# Kutipan Teks
----------

Tangerang Selatan. Artikel ini menyoroti teladan para sahabat Nabi Muhammad SAW dalam menghadapi kemiskinan, baik secara materi maupun mental, serta relevansinya dengan kondisi sosial-ekonomi saat ini.
Teladan Sahabat Nabi dalam Mengatasi Kemiskinan
Abu Dzar al-Ghifari: Hidup Sederhana dan Kritik Kekayaan
Abu Dzar al-Ghifari, seorang sahabat Nabi ﷺ, dikenal karena kezuhudannya dan penolakannya terhadap kemewahan. Ia dengan tegas mengingatkan para pejabat dan penguasa untuk tidak menimbun kekayaan, melainkan membagikannya.
“Aku heran kepada orang yang tidak memiliki makanan untuk hari ini, bagaimana ia bisa merasa tenang dengan dunia?”
Teladan Abu Dzar menekankan bahwa kemiskinan bukan hanya kekurangan materi, tetapi juga tanggung jawab sosial untuk memastikan tidak ada yang tertinggal dalam kemiskinan ekstrem.
Abdurrahman bin Auf: Kaya Hati dan Gemar Berbagi
Abdurrahman bin Auf, sahabat yang kaya raya, menunjukkan bahwa kekayaan materi tidak harus berujung pada ketamakan. Ia dikenal karena kedermawanannya, sering membebaskan budak dan memberi makan orang miskin.
Abdurrahman bin Auf membuktikan bahwa kaya secara materi tidak harus berakhir pada rakus dan tamak, bila hatinya kaya dan penuh syukur.
>“Tunjukkanlah kepadaku di mana pasar.” (HR. Bukhari)

----------

# Tugas yang Diberikan 1
Salin baris-baris entri mulai dari baris yang memuat "class: Insecta" sampai akhir entri, tanpa menyertakan gambar.
# Tugas yang Diberikan 2
Lanjutkan teks tentang teladan sahabat Nabi dalam mengatasi kemiskinan setelah kalimat terakhir yang tercantum.

# Data yang Disediakan
----------

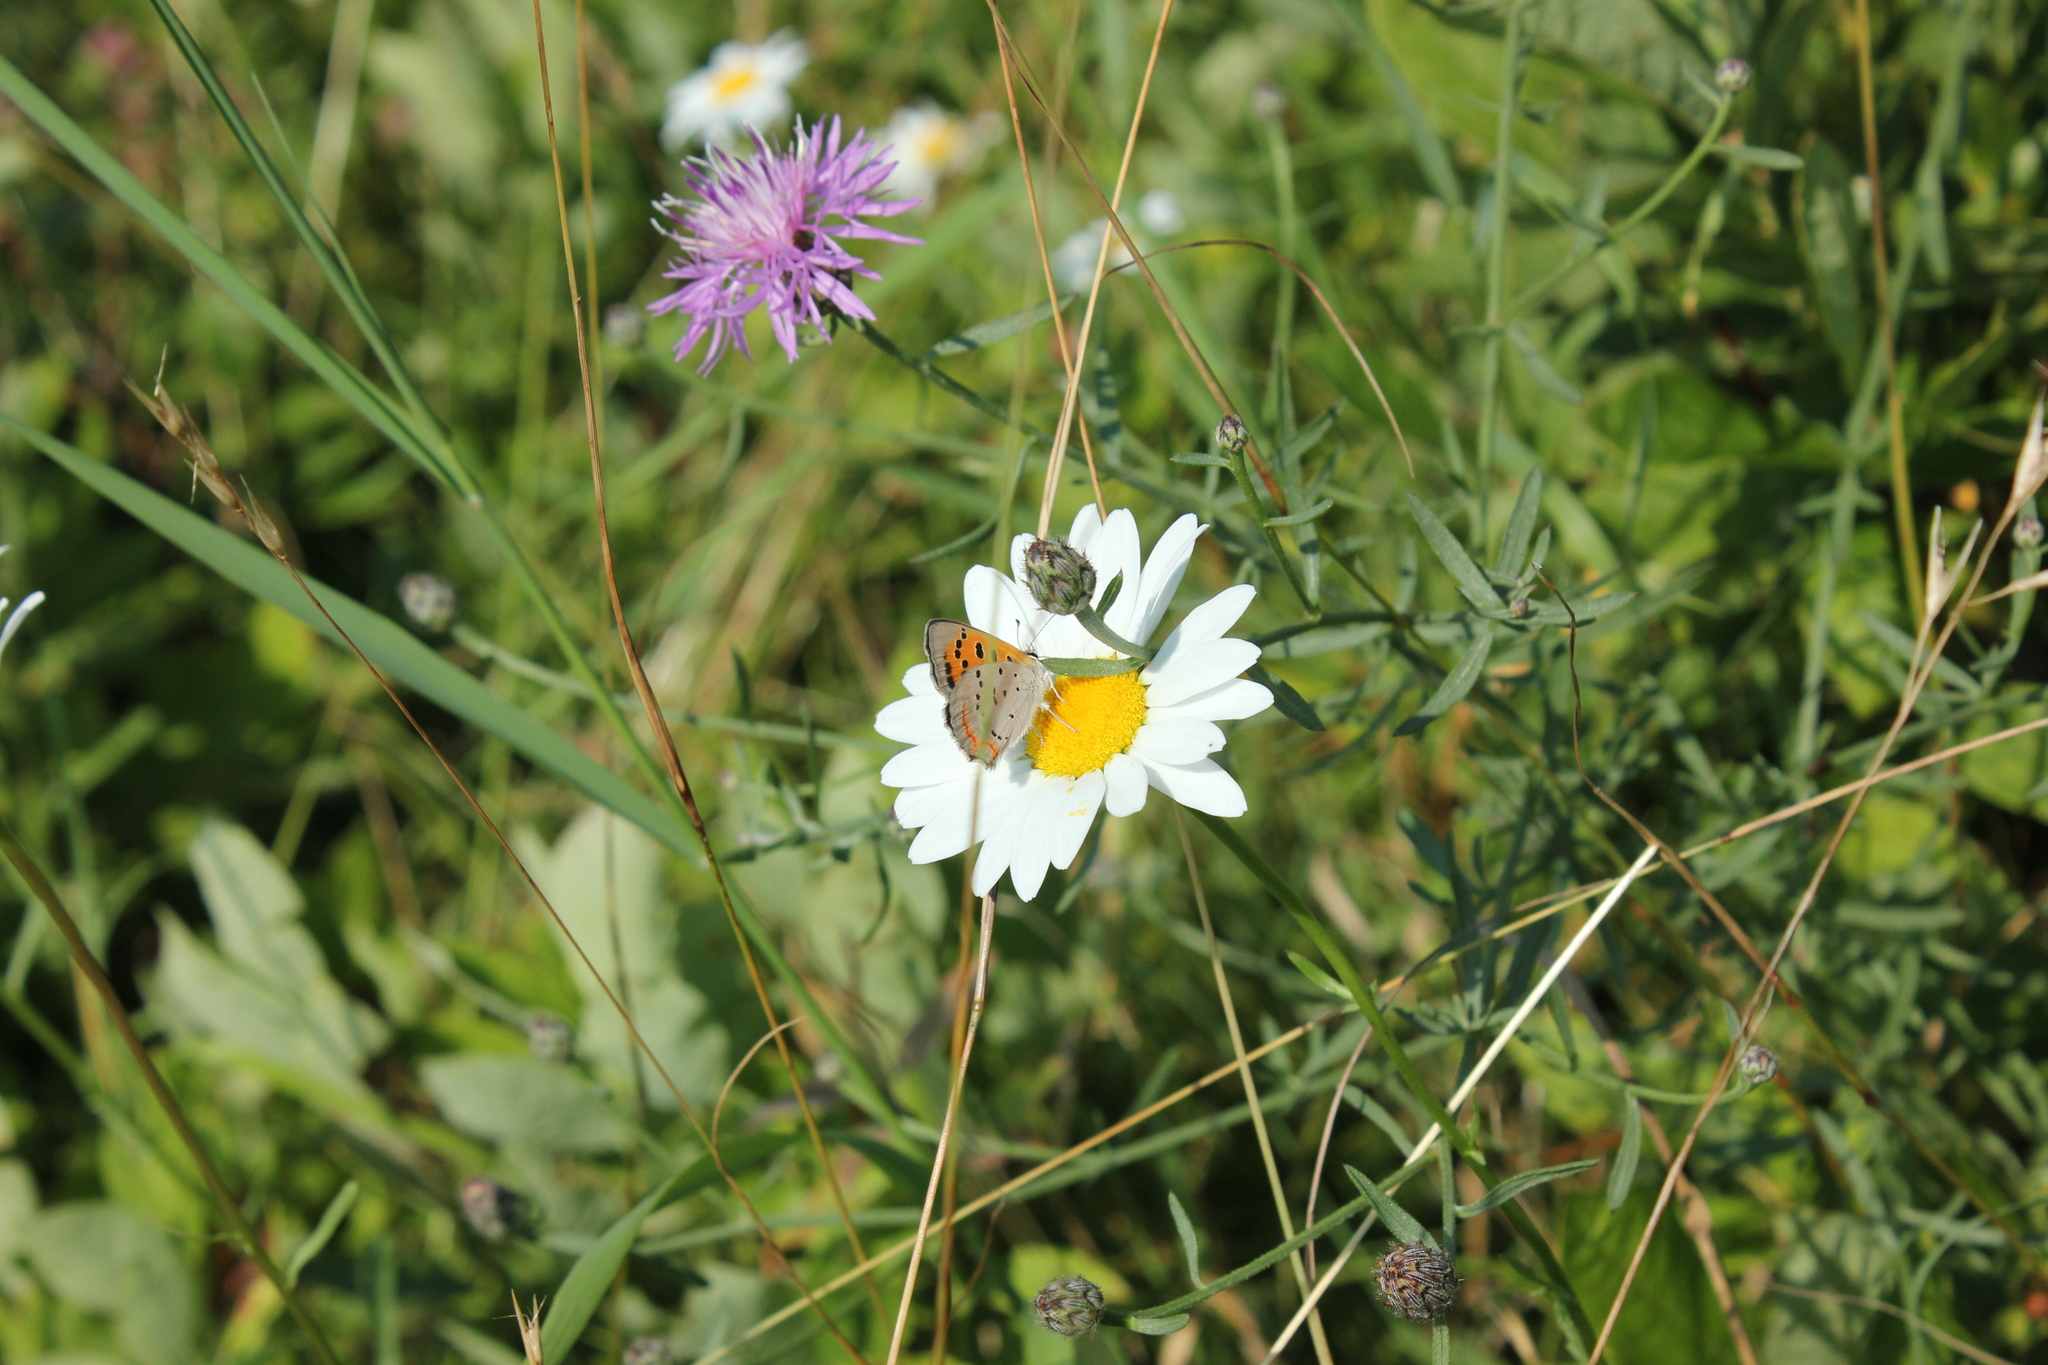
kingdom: Animalia
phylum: Arthropoda
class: Insecta
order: Lepidoptera
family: Lycaenidae
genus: Lycaena
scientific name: Lycaena hypophlaeas
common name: American copper
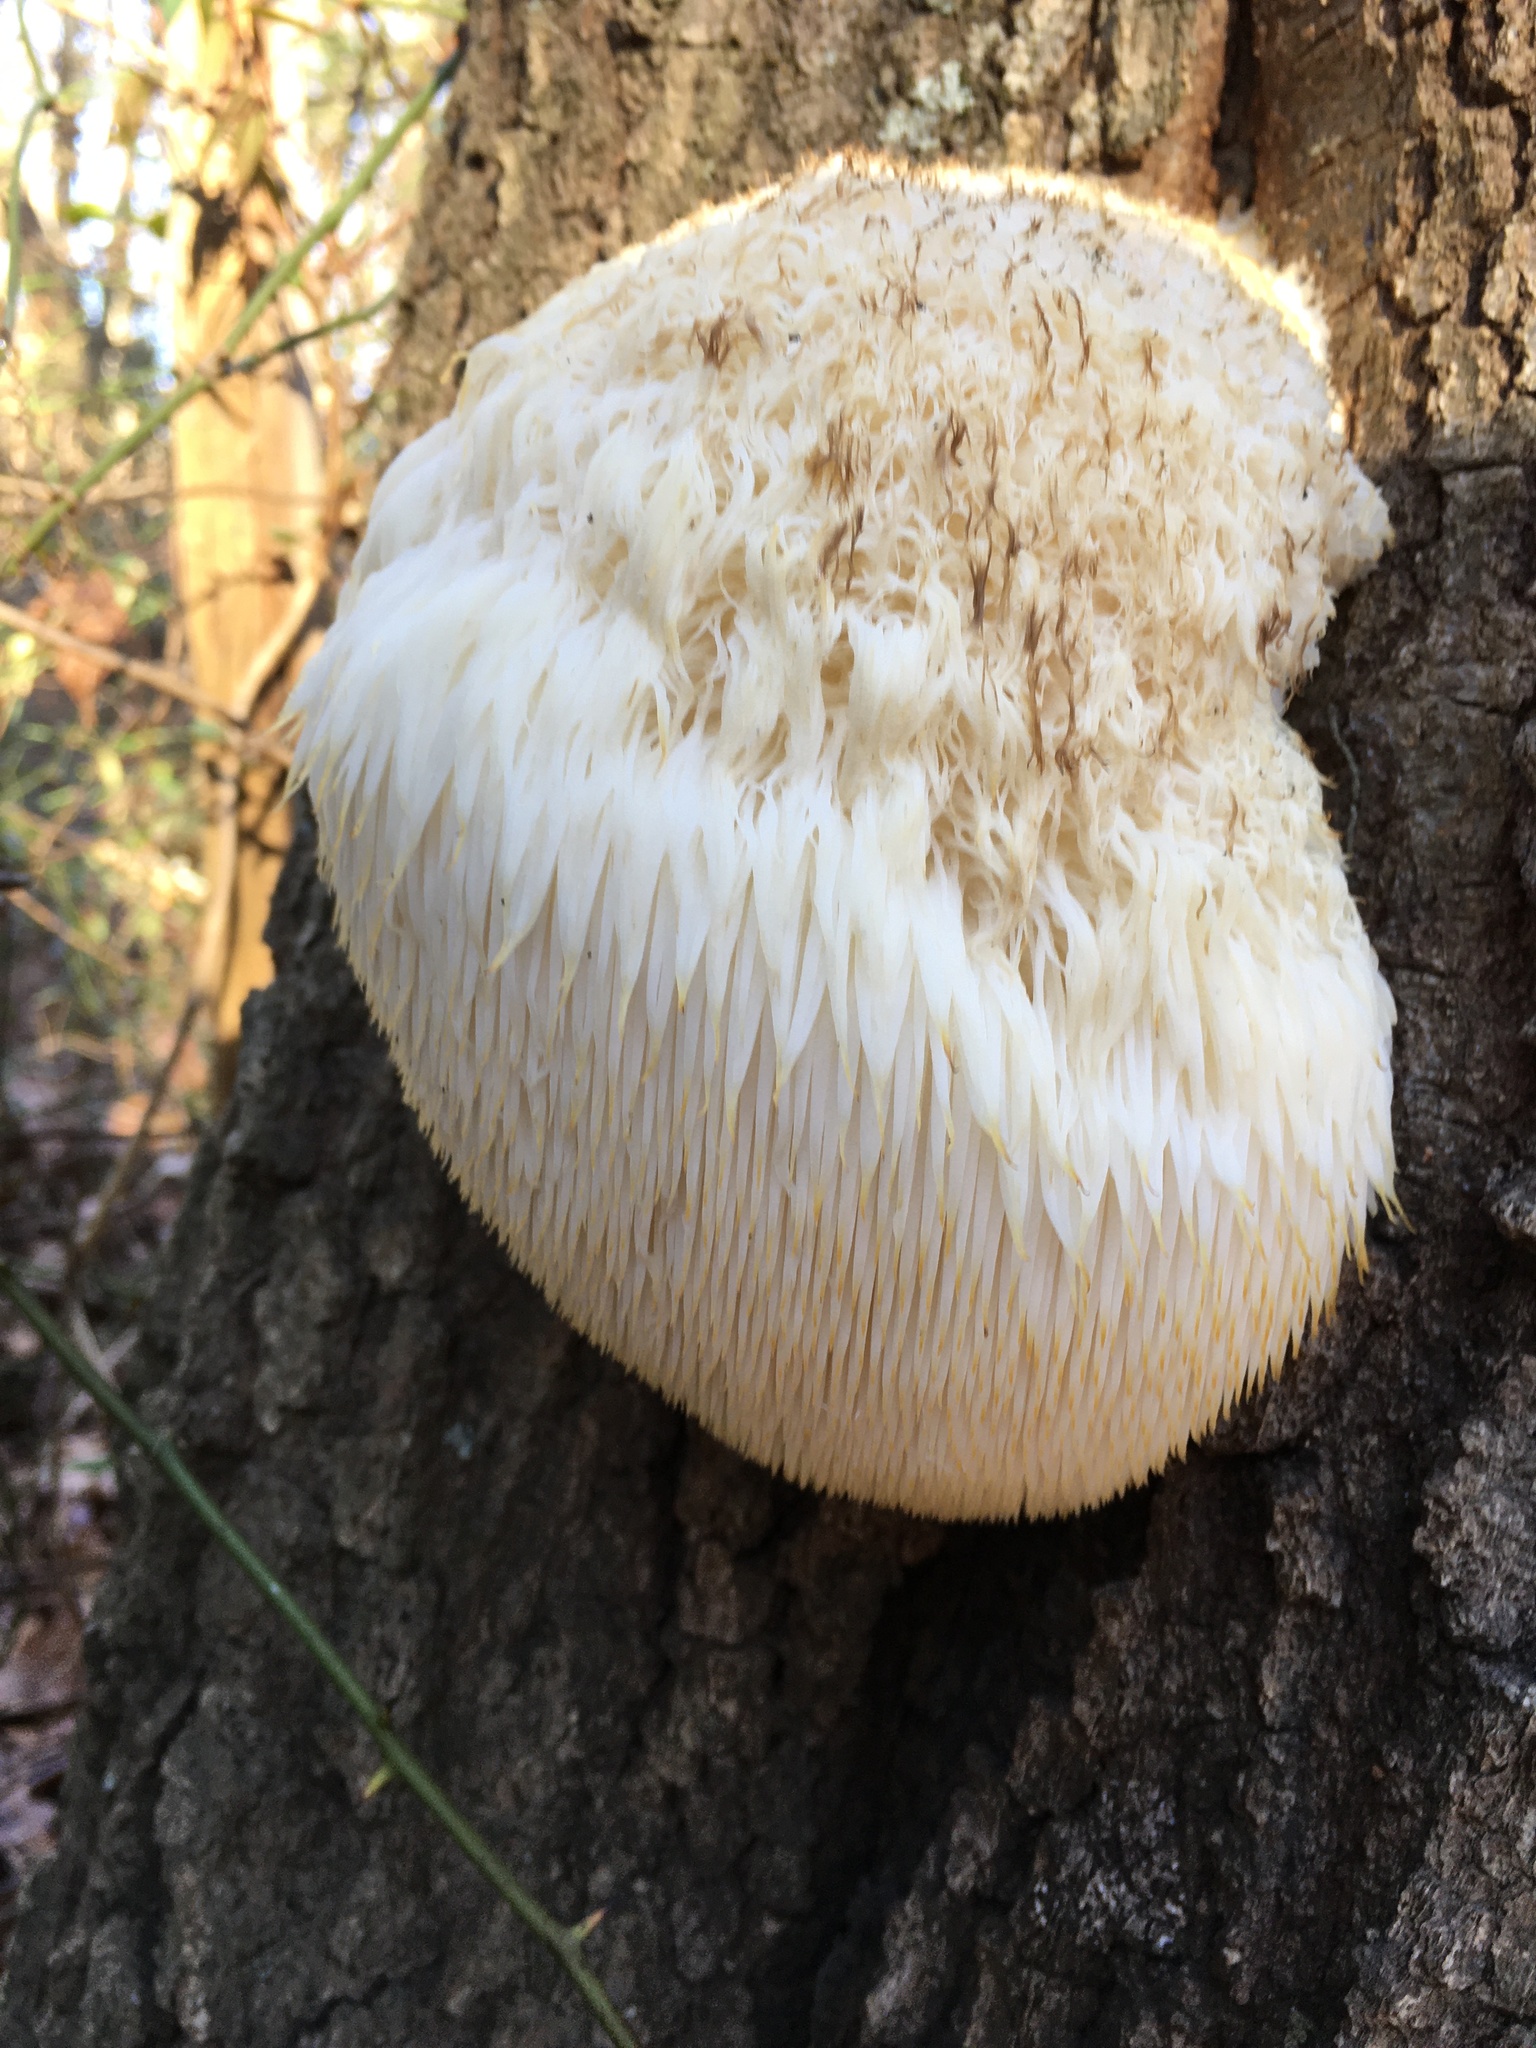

----------

# Jawaban Latihan 1
class: Insecta
order: Lepidoptera
family: Lycaenidae
genus: Lycaena
scientific name: Lycaena hypophlaeas
common name: American copper

# Jawaban Latihan 2
Umar bin Khattab: Pemimpin Adil yang Sederhana
Umar bin Khattab, seorang khalifah yang memiliki kuasa penuh atas kekayaan negara, memilih hidup sederhana.
>“Cukuplah bagiku dua pakaian: satu untuk dipakai, satu untuk dicuci.”
Keadilan Umar tercermin dalam kebijakan distribusi baitul mal yang memastikan harta negara kembali untuk kepentingan rakyat.
Kemiskinan: Lebih dari Sekadar Kemalasan
Kemiskinan seringkali disalahpahami sebagai akibat dari kemalasan. Padahal, banyak keluarga miskin bekerja keras setiap hari, namun hasilnya tidak sebanding dengan tenaga yang dicurahkan. Faktor-faktor struktural, seperti kurangnya akses terhadap lahan, modal, teknologi, pendidikan, dan pasar, memainkan peran penting dalam persoalan kemiskinan.
Al-Qur’an pun mengingatkan kita agar tidak berlaku zalim dalam menakar dan menimbang.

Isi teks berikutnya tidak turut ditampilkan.